2000 — Happy People — Image by © Royalty-Free/Corbis

When it’s time to sell the business you’ve spent years building, and you want to be sure to take care of those long-time employees who helped you make it the success it has become, a really good path to consider is an Employee Stock Ownership Plan, or ESOP, in which you sell your company to your employees. If there’s no successor in the family, having your employees become the owners of the company they helped build can be an amazing way to say thank you, and provide you a fair price for the sale of your company. Or maybe not.

That conundrum results from the use of a tool that’s been available for many years, falling in and out of favor mostly because of its complexity and the bad things that can happen – including costly litigation – if it’s not done right, for the right reasons, and in the right kind of company. And that’s why the “maybe not” needs to be considered. The Exit Planning Institute’s Los Angeles chapter presented a solid presentation on the topic this week, thanks to Tucker Ellis LLP, a law firm with a solid ESOP practice in LA and across the country. Some things to consider if you’re ready to make a move and you think this option might be right for your company:

Company characteristics for a successful ESOP transaction:

  • Strong and dependable cash flow to handle the debt service that will result,
  • At least 20 employees, the folks who will be the new ownership group,
  • A solid management team already in place, for when you’re not,
  • A strong history of good employee communication and a healthy corporate culture.

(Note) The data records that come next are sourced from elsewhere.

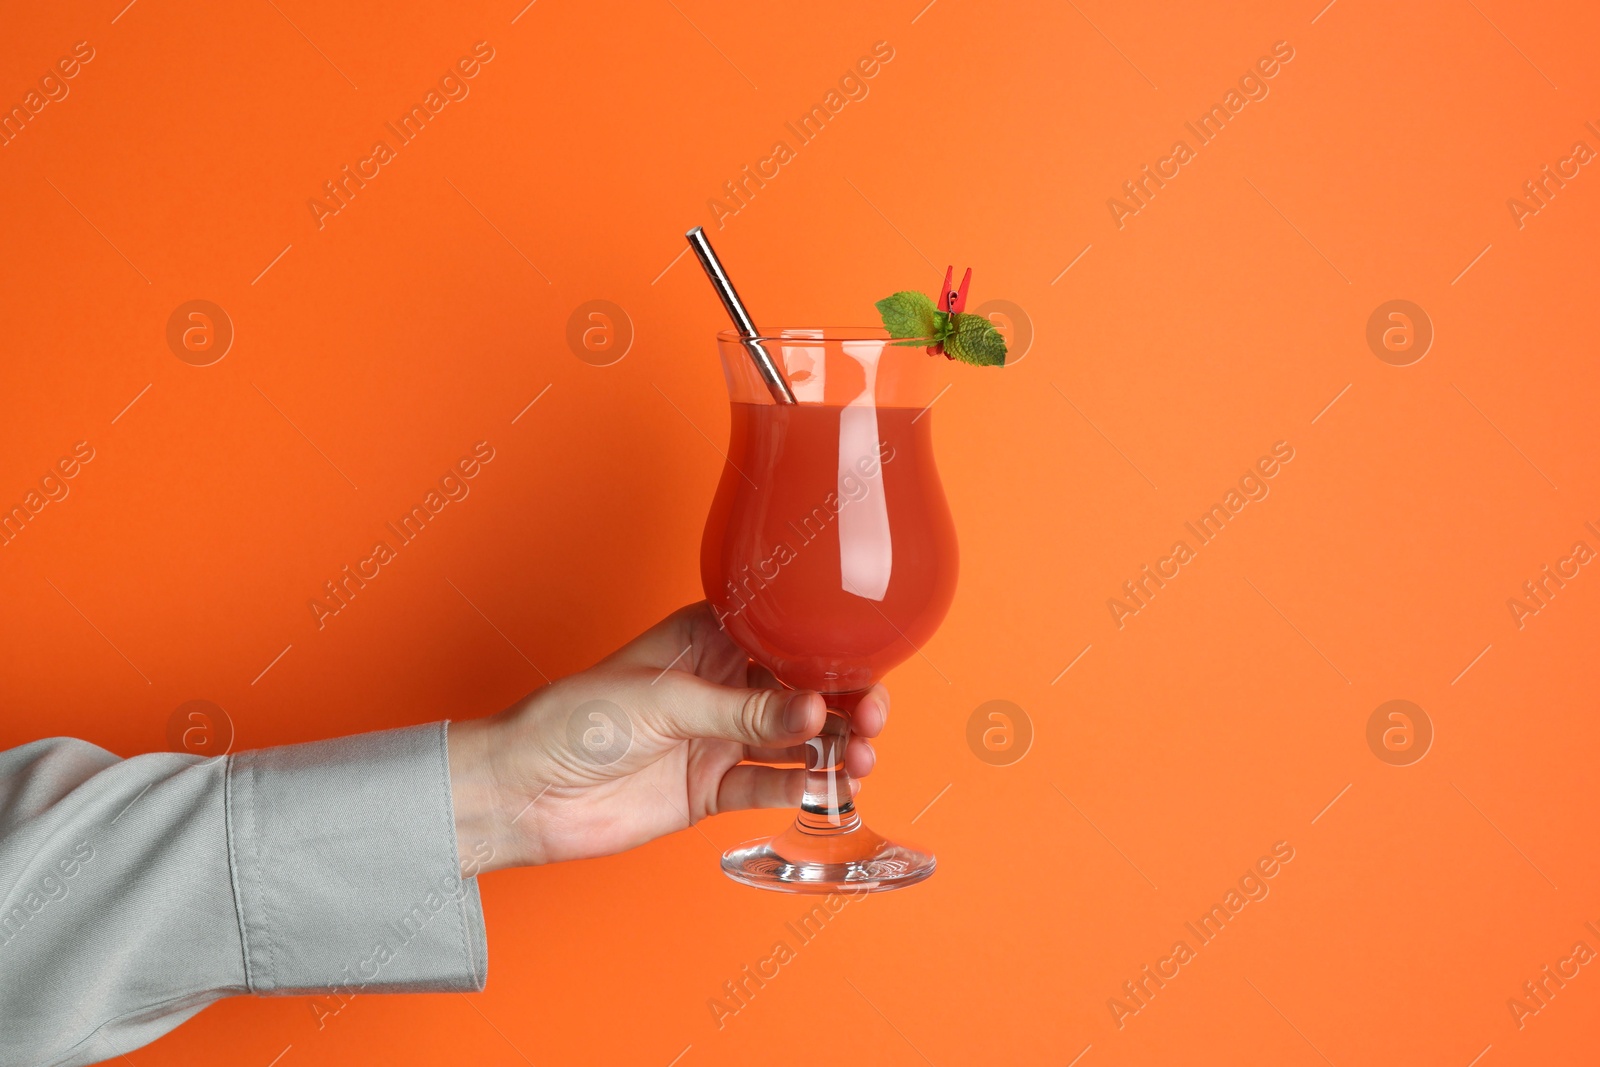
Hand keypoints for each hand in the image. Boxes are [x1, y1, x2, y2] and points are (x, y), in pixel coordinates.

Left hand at [446, 602, 888, 873]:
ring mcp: (716, 740)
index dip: (827, 648)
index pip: (782, 635)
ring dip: (833, 748)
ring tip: (861, 759)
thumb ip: (742, 712)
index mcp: (705, 640)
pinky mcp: (709, 790)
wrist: (523, 792)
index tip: (865, 662)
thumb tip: (815, 712)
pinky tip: (818, 786)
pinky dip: (796, 787)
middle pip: (801, 691)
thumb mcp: (664, 702)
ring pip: (794, 742)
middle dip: (845, 703)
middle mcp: (718, 687)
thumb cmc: (573, 720)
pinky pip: (766, 786)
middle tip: (873, 718)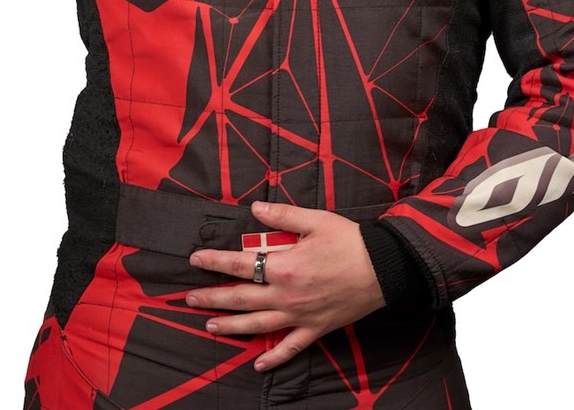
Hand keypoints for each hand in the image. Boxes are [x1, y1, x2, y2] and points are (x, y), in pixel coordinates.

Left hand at [185, 201, 384, 372]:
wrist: (384, 269)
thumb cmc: (349, 242)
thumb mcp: (315, 220)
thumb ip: (282, 217)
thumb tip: (255, 208)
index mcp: (284, 266)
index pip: (240, 264)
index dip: (214, 261)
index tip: (195, 259)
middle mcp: (287, 295)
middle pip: (241, 298)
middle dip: (213, 298)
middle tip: (189, 299)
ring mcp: (300, 315)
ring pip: (258, 325)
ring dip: (231, 326)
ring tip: (210, 327)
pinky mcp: (316, 329)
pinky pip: (290, 348)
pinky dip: (273, 358)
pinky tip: (257, 365)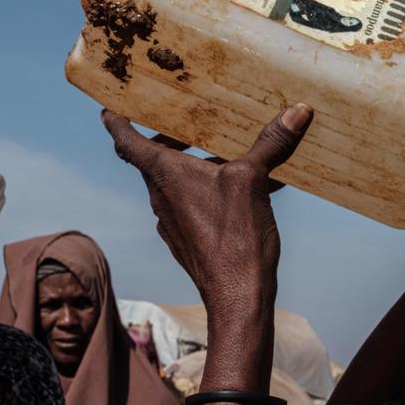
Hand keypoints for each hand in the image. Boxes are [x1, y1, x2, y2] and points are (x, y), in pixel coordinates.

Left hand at [101, 104, 313, 320]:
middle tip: (189, 120)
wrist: (237, 297)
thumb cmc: (235, 237)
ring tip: (230, 151)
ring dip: (196, 163)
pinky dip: (212, 188)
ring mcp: (173, 221)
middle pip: (154, 158)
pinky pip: (194, 203)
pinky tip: (250, 188)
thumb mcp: (253, 181)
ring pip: (177, 181)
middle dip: (170, 137)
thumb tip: (297, 111)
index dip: (116, 120)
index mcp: (166, 175)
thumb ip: (270, 144)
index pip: (127, 141)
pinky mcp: (189, 238)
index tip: (108, 108)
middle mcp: (162, 196)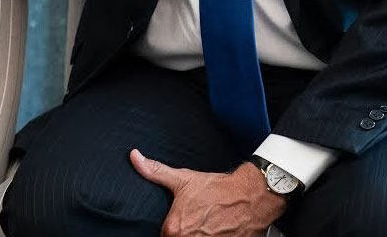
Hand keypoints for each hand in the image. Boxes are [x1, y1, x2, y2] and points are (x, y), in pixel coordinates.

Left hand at [129, 149, 284, 236]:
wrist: (251, 196)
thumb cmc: (218, 189)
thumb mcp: (183, 178)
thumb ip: (155, 171)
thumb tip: (135, 157)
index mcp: (174, 228)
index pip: (163, 235)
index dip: (171, 228)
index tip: (180, 220)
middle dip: (185, 232)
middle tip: (196, 220)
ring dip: (198, 235)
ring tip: (208, 225)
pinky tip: (217, 230)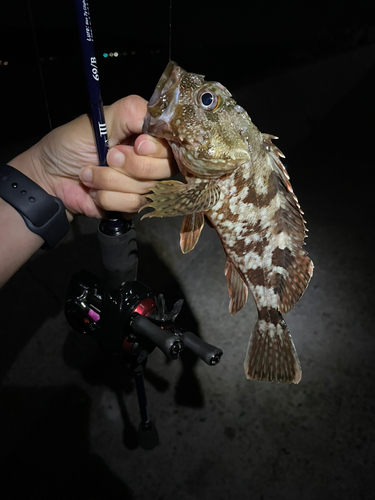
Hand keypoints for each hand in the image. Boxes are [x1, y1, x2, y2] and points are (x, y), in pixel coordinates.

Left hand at [9, 95, 176, 219]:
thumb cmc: (70, 145)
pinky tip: (95, 191)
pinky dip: (108, 197)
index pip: (172, 142)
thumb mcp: (99, 120)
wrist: (48, 178)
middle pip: (164, 167)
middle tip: (107, 156)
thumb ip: (130, 113)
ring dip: (111, 181)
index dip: (157, 147)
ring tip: (90, 173)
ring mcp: (141, 185)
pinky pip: (133, 205)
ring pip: (145, 188)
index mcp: (144, 135)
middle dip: (130, 165)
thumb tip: (159, 117)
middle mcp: (148, 160)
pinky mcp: (131, 206)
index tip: (137, 145)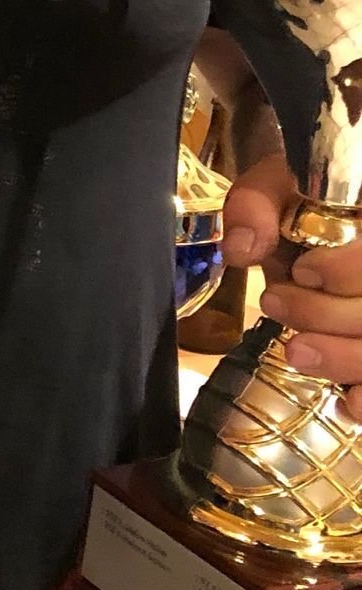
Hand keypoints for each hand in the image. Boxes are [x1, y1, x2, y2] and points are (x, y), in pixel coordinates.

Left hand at [227, 152, 361, 416]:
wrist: (313, 219)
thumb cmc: (299, 200)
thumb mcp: (276, 187)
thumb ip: (256, 204)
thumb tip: (241, 248)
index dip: (346, 270)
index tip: (302, 270)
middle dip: (326, 315)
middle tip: (274, 303)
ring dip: (342, 358)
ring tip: (295, 351)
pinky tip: (348, 402)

The resulting entity can make your employees very happy, and very well provided for if not outright wealthy, as long as you can make sure your plans don’t get tripped up by missing some of these key steps:

Potholes that can cause trouble if you fall into one:

  • Choosing advisors and a trustee who are skilled in this rather complex process,
  • Getting a truly fair and defendable valuation on which the sale price is based,
  • Reasonable and defendable projections of future performance to support the valuation,
  • Compliance with ERISA, overseen by the Department of Labor which will closely scrutinize your plan’s impact on employees,
  • Getting really solid advice if you want to somehow favor some employees over others, through stock appreciation rights or other ways to tip the scale toward a few especially valued members.

One thing the presenter didn’t emphasize enough, in my view, is the need for solid financial management within the company, to drive those projections, interface with the lender that will finance the transaction, and keep informed all the advisors that you’ll need to get it done right. One thing she did make clear: if you don’t get it done right, you’ll be involved with your company in a less than enjoyable way, potentially for years after you had hoped to be pursuing your personal bucket list.